[Exercise requirements] Write the records out once more. Leave each line exactly as given.
─── Provided entries ───
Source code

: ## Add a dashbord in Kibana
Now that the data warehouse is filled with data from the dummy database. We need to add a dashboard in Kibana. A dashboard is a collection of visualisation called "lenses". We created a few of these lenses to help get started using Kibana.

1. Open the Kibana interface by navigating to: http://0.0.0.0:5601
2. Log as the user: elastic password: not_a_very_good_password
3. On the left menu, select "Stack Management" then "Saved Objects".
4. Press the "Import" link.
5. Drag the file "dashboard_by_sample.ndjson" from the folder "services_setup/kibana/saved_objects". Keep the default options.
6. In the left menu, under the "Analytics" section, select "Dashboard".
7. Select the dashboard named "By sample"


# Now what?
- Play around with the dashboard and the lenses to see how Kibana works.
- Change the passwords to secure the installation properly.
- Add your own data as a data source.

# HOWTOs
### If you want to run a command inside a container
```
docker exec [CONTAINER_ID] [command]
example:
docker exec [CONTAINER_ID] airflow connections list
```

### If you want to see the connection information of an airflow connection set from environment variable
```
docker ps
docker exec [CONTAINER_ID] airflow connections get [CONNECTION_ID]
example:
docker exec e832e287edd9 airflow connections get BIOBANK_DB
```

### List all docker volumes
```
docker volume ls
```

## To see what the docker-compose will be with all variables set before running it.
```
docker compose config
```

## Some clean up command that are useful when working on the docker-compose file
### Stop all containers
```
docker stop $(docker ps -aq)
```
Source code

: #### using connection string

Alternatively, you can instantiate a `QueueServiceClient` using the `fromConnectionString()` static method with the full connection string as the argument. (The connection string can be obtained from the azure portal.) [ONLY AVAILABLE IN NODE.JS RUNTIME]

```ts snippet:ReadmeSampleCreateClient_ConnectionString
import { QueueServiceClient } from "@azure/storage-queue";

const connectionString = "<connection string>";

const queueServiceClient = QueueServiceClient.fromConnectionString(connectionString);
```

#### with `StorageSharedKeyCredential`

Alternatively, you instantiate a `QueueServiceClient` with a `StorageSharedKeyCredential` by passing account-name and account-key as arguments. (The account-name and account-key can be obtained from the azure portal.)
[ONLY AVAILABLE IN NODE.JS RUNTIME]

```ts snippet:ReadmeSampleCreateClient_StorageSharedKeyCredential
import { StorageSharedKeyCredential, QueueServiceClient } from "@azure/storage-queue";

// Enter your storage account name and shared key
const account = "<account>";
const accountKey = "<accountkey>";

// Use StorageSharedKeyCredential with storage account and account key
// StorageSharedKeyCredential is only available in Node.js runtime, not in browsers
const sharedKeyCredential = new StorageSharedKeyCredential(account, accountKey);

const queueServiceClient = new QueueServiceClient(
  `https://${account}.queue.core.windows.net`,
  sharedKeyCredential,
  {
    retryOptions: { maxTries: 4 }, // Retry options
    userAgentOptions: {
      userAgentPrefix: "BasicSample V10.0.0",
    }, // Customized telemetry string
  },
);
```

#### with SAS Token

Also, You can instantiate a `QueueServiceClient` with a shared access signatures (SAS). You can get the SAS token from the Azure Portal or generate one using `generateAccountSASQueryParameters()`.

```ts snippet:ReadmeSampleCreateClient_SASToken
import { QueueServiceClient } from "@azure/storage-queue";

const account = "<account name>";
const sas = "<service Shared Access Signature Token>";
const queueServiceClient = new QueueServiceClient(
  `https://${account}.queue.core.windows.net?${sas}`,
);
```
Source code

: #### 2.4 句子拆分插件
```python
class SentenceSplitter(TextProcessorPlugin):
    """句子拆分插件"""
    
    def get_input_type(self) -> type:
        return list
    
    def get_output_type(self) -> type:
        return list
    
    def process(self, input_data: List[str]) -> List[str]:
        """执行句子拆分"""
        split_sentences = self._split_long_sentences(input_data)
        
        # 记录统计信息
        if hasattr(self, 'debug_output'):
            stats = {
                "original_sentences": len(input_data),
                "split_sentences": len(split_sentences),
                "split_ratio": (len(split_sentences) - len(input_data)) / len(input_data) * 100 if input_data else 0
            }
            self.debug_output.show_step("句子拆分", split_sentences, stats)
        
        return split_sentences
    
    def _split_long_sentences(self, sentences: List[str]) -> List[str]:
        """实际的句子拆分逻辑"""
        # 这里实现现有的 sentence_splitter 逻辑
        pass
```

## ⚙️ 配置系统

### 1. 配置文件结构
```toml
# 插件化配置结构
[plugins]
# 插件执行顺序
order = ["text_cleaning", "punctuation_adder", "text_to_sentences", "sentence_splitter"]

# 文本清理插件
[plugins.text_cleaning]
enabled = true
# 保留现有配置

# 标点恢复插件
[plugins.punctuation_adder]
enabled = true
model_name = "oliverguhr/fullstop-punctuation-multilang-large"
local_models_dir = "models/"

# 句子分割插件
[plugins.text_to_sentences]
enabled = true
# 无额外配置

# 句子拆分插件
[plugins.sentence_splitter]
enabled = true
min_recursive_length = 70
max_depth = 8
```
───
[Exercise solution]
Source code

: ## Add a dashbord in Kibana
Now that the data warehouse is filled with data from the dummy database. We need to add a dashboard in Kibana. A dashboard is a collection of visualisation called "lenses". We created a few of these lenses to help get started using Kibana.

1. Open the Kibana interface by navigating to: http://0.0.0.0:5601
2. Log as the user: elastic password: not_a_very_good_password
3. On the left menu, select "Stack Management" then "Saved Objects".
4. Press the "Import" link.
5. Drag the file "dashboard_by_sample.ndjson" from the folder "services_setup/kibana/saved_objects". Keep the default options.
6. In the left menu, under the "Analytics" section, select "Dashboard".
7. Select the dashboard named "By sample"


# Now what?
- Play around with the dashboard and the lenses to see how Kibana works.
- Change the passwords to secure the installation properly.
- Add your own data as a data source.

# HOWTOs
### If you want to run a command inside a container
```
docker exec [CONTAINER_ID] [command]
example:
docker exec [CONTAINER_ID] airflow connections list
```

### If you want to see the connection information of an airflow connection set from environment variable
```
docker ps
docker exec [CONTAINER_ID] airflow connections get [CONNECTION_ID]
example:
docker exec e832e287edd9 airflow connections get BIOBANK_DB
```

### List all docker volumes
```
docker volume ls
```

## To see what the docker-compose will be with all variables set before running it.
```
docker compose config
```

## Some clean up command that are useful when working on the docker-compose file
### Stop all containers
```
docker stop $(docker ps -aq)
```
Source code

: #### using connection string

Alternatively, you can instantiate a `QueueServiceClient` using the `fromConnectionString()` static method with the full connection string as the argument. (The connection string can be obtained from the azure portal.) [ONLY AVAILABLE IN NODE.JS RUNTIME]

```ts snippet:ReadmeSampleCreateClient_ConnectionString
import { QueueServiceClient } from "@azure/storage-queue";

const connectionString = "<connection string>";

const queueServiceClient = QueueServiceClient.fromConnectionString(connectionString);
```

#### with `StorageSharedKeyCredential`

Alternatively, you instantiate a `QueueServiceClient` with a `StorageSharedKeyCredential` by passing account-name and account-key as arguments. (The account-name and account-key can be obtained from the azure portal.)
[ONLY AVAILABLE IN NODE.JS RUNTIME]

```ts snippet:ReadmeSampleCreateClient_StorageSharedKeyCredential
import { StorageSharedKeyCredential, QueueServiceClient } from "@azure/storage-queue";

// Enter your storage account name and shared key
const account = "<account>";
const accountKey = "<accountkey>";

// Use StorageSharedKeyCredential with storage account and account key
// StorageSharedKeyCredential is only available in Node.js runtime, not in browsers
const sharedKeyCredential = new StorageSharedKeyCredential(account, accountKey);

const queueServiceClient = new QueueServiceClient(
  `https://${account}.queue.core.windows.net`,
  sharedKeyCredential,
  {
    retryOptions: { maxTries: 4 }, // Retry options
    userAgentOptions: {
      userAgentPrefix: "BasicSample V10.0.0",
    }, // Customized telemetry string
  },
);
```

#### with SAS Token

Also, You can instantiate a `QueueServiceClient` with a shared access signatures (SAS). You can get the SAS token from the Azure Portal or generate one using `generateAccountSASQueryParameters()`.

```ts snippet:ReadmeSampleCreateClient_SASToken
import { QueueServiceClient } from "@azure/storage-queue";

const account = "<account name>";
const sas = "<service Shared Access Signature Token>";
const queueServiceClient = new QueueServiceClient(
  `https://${account}.queue.core.windows.net?${sas}`,
);
```
Source code

: #### 2.4 句子拆分插件
```python
class SentenceSplitter(TextProcessorPlugin):
    """句子拆分插件"""
    
    def get_input_type(self) -> type:
        return list
    
    def get_output_type(self) -> type:
        return list
    
    def process(self, input_data: List[str]) -> List[str]:
        """执行句子拆分"""
        split_sentences = self._split_long_sentences(input_data)
        
        # 记录统计信息
        if hasattr(self, 'debug_output'):
            stats = {
                "original_sentences": len(input_data),
                "split_sentences": len(split_sentences),
                "split_ratio": (len(split_sentences) - len(input_data)) / len(input_data) * 100 if input_data else 0
            }
            self.debug_output.show_step("句子拆分", split_sentences, stats)
        
        return split_sentences
    
    def _split_long_sentences(self, sentences: List[str]) -> List[str]:
        """实际的句子拆分逻辑"""
        # 这里实现现有的 sentence_splitter 逻辑
        pass
```

## ⚙️ 配置系统

### 1. 配置文件结构
```toml
# 插件化配置结构
[plugins]
# 插件执行顺序
order = ["text_cleaning", "punctuation_adder", "text_to_sentences", "sentence_splitter"]

# 文本清理插件
[plugins.text_cleaning]
enabled = true
# 保留现有配置

# 标点恢复插件
[plugins.punctuation_adder]
enabled = true
model_name = "oliverguhr/fullstop-punctuation-multilang-large"
local_models_dir = "models/"

# 句子分割插件
[plugins.text_to_sentences]
enabled = true
# 无额外配置

# 句子拆分插件
[plugins.sentence_splitter]
enabled = true
min_recursive_length = 70
max_depth = 8
```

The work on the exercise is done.